A parte il cambio di terminologia in senso aggressivo, il piano raccomanda al governo della Germania una nuova fase di gestione dello strumento militare, per renderlo coerente con il ruolo di gendarme dell’Europa coerente con il ruolo economico del Paese. Di fatto, questo studio propone una politica militarista della Germania che fa pensare a tempi bui della storia europea più recente, i cui segni sono ancora vivi sulla pelle di molte genti.

20130509-parlamento-europeo_770x450Non siamo sorpresi di queste preoccupazioni tedesche. I sistemi complessi vanno regolati e chi è responsabile deve prendere in considerazione gli scenari di vuoti di potere: nessun potere regolatore è sempre peggio di un potere troppo forte.

Tuttavia, siamo convinti che un revanscismo tedesco è l’unica cosa che non serve alla pace in Europa e al progresso dell’integrazione europea, che non può però essere bloccato da progetti e politiche egemoniche foriere di tragedie: i primi ad accorgersene e a capirlo dovrebbero essere proprio i tedeschi.

Serve dunque uno scatto di orgoglio che spinga la classe dirigente europea a trovare la via più breve ed efficace per la firma di un nuovo patto sociale europeo, improntato sul federalismo e sulla sussidiarietà. Occorre trovare lo scatto di fantasia costituzionale per dare all’Europa unita un “Compromesso del Connecticut”, che ridisegni le istituzioni federali attorno a un sistema di pesi e contrappesi efficiente ed efficace, l’unico antidoto alla tirannia. Lo Stato federale europeo sia lo strumento di pace e progresso dei popoli europei a servizio della Pace mondiale, così come insegna il discorso lungimirante di Robert Schuman del 1950.

Sessantatré anni dopo, di integrazione europea si ha sempre più bisogno, ma la diplomazia dei vertici di capi di stato e di governo o dei ministri degli Stati membri, delle eterne contrattazioni, delle strategie interne, delle logiche del “do ut facias”, non serve più. Occorre che l’Unione Europea diventi democratica in tutto il proprio castello istituzionale – dalla più lontana periferia alla sede del governo dell’Unione – che deve essere riformato in senso federale.

Non è facile essere europeisti oggi, in un momento di crisi in cui vengono al pettine i nodi irrisolti di un processo che ha mancato di coraggio per intraprendere la via federale, ma serve chi racconti le cose come stanno, non chi cavalchi le tigri di carta della demagogia o insegua la sconoscenza diffusa, per promuovere antistorici nazionalismi e particolarismi.

Sull’evoluzione delle Tredici Colonie nordamericane in Stato Federale noi europei abbiamo duecentoventisei anni di ritardo.
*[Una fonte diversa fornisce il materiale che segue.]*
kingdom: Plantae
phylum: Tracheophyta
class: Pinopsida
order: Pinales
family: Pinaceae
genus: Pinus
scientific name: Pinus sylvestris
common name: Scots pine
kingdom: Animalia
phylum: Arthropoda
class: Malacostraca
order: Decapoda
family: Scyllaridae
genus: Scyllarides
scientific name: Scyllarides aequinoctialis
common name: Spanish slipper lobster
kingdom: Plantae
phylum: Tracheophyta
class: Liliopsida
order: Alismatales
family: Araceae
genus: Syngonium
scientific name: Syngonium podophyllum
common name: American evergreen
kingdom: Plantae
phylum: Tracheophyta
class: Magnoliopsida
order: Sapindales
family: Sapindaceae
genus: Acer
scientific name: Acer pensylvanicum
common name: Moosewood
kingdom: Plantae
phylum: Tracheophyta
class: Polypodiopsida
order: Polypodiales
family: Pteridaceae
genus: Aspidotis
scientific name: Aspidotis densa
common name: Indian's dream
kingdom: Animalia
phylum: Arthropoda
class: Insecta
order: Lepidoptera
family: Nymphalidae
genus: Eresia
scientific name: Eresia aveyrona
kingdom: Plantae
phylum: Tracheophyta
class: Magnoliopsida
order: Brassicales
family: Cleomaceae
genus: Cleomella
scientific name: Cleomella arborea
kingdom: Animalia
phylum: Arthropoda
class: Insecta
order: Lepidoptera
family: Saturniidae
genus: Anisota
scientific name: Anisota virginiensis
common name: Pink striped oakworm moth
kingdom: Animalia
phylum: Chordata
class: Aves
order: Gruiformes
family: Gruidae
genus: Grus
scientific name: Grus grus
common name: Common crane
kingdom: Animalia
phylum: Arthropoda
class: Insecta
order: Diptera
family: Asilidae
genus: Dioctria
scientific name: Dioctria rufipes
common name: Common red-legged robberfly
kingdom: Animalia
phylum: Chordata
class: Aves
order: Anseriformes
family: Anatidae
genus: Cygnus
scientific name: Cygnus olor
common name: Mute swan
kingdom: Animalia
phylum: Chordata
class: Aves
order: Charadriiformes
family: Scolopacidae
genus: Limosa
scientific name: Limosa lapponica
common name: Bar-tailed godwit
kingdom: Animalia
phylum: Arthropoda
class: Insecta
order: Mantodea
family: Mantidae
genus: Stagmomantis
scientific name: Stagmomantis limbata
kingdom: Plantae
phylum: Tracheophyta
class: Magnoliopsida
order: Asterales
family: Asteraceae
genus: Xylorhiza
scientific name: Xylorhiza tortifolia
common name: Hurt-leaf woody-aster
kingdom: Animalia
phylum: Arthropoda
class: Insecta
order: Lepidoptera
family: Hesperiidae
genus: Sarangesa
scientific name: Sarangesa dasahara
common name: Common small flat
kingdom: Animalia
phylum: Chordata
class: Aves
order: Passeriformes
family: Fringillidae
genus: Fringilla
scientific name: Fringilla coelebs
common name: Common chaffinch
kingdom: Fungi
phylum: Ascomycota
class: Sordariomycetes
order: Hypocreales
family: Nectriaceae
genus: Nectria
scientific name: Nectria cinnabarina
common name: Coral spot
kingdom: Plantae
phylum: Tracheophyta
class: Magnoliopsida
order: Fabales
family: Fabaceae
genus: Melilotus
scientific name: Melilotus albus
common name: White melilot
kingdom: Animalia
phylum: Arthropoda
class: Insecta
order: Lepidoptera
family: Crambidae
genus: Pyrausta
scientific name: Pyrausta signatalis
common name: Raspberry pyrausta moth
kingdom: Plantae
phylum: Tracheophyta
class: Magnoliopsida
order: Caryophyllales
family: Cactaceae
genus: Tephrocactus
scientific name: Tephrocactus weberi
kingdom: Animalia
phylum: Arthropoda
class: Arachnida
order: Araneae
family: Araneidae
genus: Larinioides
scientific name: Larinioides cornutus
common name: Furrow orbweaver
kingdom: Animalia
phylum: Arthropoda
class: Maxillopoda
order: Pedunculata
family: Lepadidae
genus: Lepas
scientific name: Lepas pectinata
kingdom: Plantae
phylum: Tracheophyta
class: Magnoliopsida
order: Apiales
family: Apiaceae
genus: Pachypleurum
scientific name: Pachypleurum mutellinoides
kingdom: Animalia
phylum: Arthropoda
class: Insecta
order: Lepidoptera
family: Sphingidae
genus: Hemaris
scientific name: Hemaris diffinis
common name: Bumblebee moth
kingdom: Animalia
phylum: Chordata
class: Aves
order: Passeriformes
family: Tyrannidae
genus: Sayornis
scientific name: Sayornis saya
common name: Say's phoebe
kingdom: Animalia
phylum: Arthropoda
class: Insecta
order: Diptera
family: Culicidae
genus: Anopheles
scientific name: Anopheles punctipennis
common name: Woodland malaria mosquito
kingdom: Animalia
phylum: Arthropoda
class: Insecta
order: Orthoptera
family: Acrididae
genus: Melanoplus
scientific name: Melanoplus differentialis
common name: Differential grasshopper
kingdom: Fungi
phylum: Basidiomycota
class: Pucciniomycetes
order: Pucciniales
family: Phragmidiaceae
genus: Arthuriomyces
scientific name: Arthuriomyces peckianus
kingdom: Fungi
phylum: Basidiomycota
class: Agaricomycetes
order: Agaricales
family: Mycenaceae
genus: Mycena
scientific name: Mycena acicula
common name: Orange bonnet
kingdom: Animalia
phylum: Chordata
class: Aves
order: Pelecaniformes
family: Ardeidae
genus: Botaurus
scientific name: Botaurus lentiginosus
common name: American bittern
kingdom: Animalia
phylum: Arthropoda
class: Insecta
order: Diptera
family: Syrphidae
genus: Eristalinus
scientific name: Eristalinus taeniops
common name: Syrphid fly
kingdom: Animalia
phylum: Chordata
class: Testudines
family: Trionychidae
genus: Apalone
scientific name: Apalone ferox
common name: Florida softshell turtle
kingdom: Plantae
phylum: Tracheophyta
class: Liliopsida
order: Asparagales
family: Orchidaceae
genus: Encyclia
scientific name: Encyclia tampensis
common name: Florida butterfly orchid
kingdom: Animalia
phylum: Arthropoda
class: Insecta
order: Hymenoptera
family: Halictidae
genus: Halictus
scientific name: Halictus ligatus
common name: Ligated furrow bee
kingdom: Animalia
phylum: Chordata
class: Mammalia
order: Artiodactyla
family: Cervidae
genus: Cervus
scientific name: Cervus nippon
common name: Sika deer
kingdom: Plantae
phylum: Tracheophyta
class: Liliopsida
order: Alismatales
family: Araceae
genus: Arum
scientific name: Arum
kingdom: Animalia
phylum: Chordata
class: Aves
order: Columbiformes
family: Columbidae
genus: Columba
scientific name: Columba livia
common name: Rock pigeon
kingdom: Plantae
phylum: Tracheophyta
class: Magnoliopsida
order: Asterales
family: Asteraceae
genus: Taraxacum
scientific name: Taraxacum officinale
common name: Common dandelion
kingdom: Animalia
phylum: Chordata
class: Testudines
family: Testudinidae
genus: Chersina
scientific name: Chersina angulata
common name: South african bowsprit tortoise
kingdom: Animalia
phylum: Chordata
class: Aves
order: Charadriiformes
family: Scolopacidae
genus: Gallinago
Sarà il caso di darsi una mossa, attraverso un ricambio generale della classe politica, una nuova aristocrazia del sapere che allontani demagoghi e falsi profeti. Lo dobbiamo ai nostri figli e ai nostri nipoti, lo dobbiamo alla nostra speranza di vivere in un Paese che si senta unito nel comune destino. Questa è la vera rivoluzione progressista per il Vecchio Continente, che può diventare la Nuova Frontiera per la Pace nel mondo.

Se così non avvenisse, non è difficile prevedere che l’erba trastulla di Agnelli e Cabiati assumerebbe sempre di più le forme della gramigna infestante di un nuovo fascismo, anticamera di nuovi orrori.